Students
Global Education

India

Read the India 2015 trip blog.

Through a partnership with the Doon School and Welham Girls School in Dehradun, Groton School offers students and faculty the opportunity to engage directly with the people, places, and issues encountered in India’s towns and villages. Dehradun is in the foothills of the Himalayas, sandwiched between two of India’s major rivers—the Ganges and the Yamuna. Groton's Global Education Opportunity (GEO) in India takes place during spring vacation, in March, when temperatures are in the mid 70s and the water in the rivers is starting to swell from the melting snow of the Himalayas.

The Doon School and Welham Girls School are two of India’s prominent private schools. Our students enjoy their interactions with their Indian peers as they live in the dorms and perhaps play a game of cricket. Groton students attend a few classes in these schools and participate in some of their activities, but spend most of their time working on their host school’s community projects. During one GEO, for example, our students worked on the Bindal Slum and Street Smart projects, both initiatives of Shaila Brijnath, a resident of Dehradun.


The Bindal is a dry river bed alongside the Doon School that carries water during the monsoons. Every year after the monsoons, the Bindal community rebuilds its homes. Our students, together with the Doon boys, worked most afternoons teaching the children of this slum how to read and write in English. The Street Smart project takes children off the streets to teach them the basics of reading and writing. Our students engage and connect with these children through art and craft projects and other cultural activities where language is not a barrier.

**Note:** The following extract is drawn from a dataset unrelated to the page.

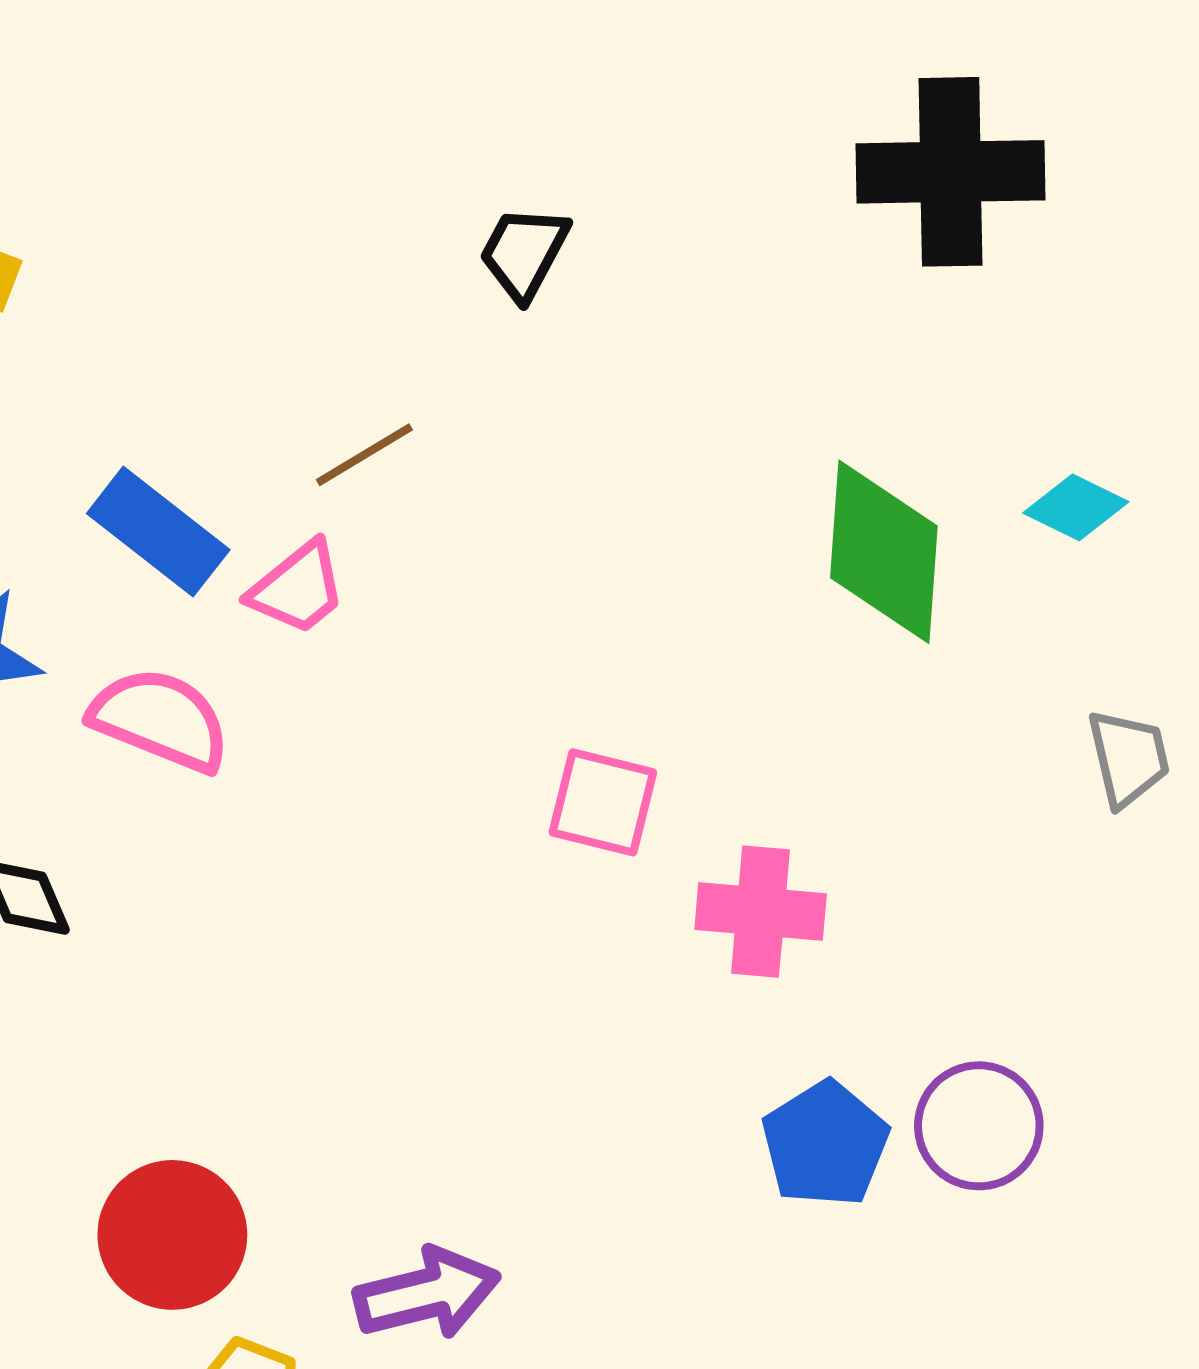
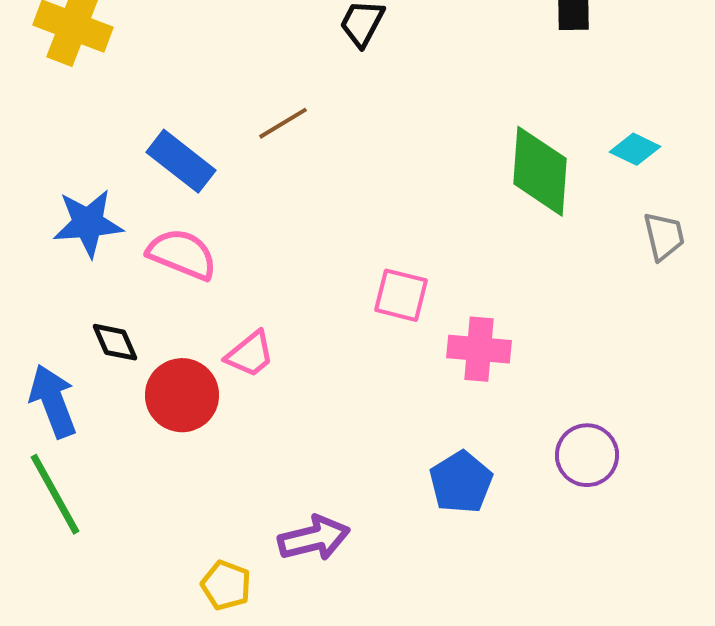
pink trapezoid: (298, 588) -> (250, 354), moved
gray trapezoid: (1128, 758) -> (664, 236), moved
blue pentagon: (825, 1144) -> (461, 482), moved
red circle: (172, 1235) -> (182, 395), moved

Following a week in the city we will travel to a village on the border of the Rajaji National Park, a magnificent preserve that supports populations of elephant, tiger and leopard. During our time in this area we will work with the villagers to help them transition from an economy based on the sale of forest products to one that benefits from the region's tremendous tourism potential. In the park itself we will engage in projects to improve signage and infrastructure to improve tourism and we will revisit plots established by Groton and Doon students in 2012 to record changes to the habitats because of human activity and global climate change.

In addition to time in Dehradun, Groton India participants trek in the Himalayas, tour Delhi, and go white water rafting on the Ganges. The development of Groton India stems from the School’s desire to establish more opportunities for students and faculty in global education. Virtually all participants find the experience memorable, many find it life-altering, and some say it shapes their attitudes toward their lives and careers.

Groton's Global Education Opportunity (GEO) to India occurs every other year, alternating with the GEO to China.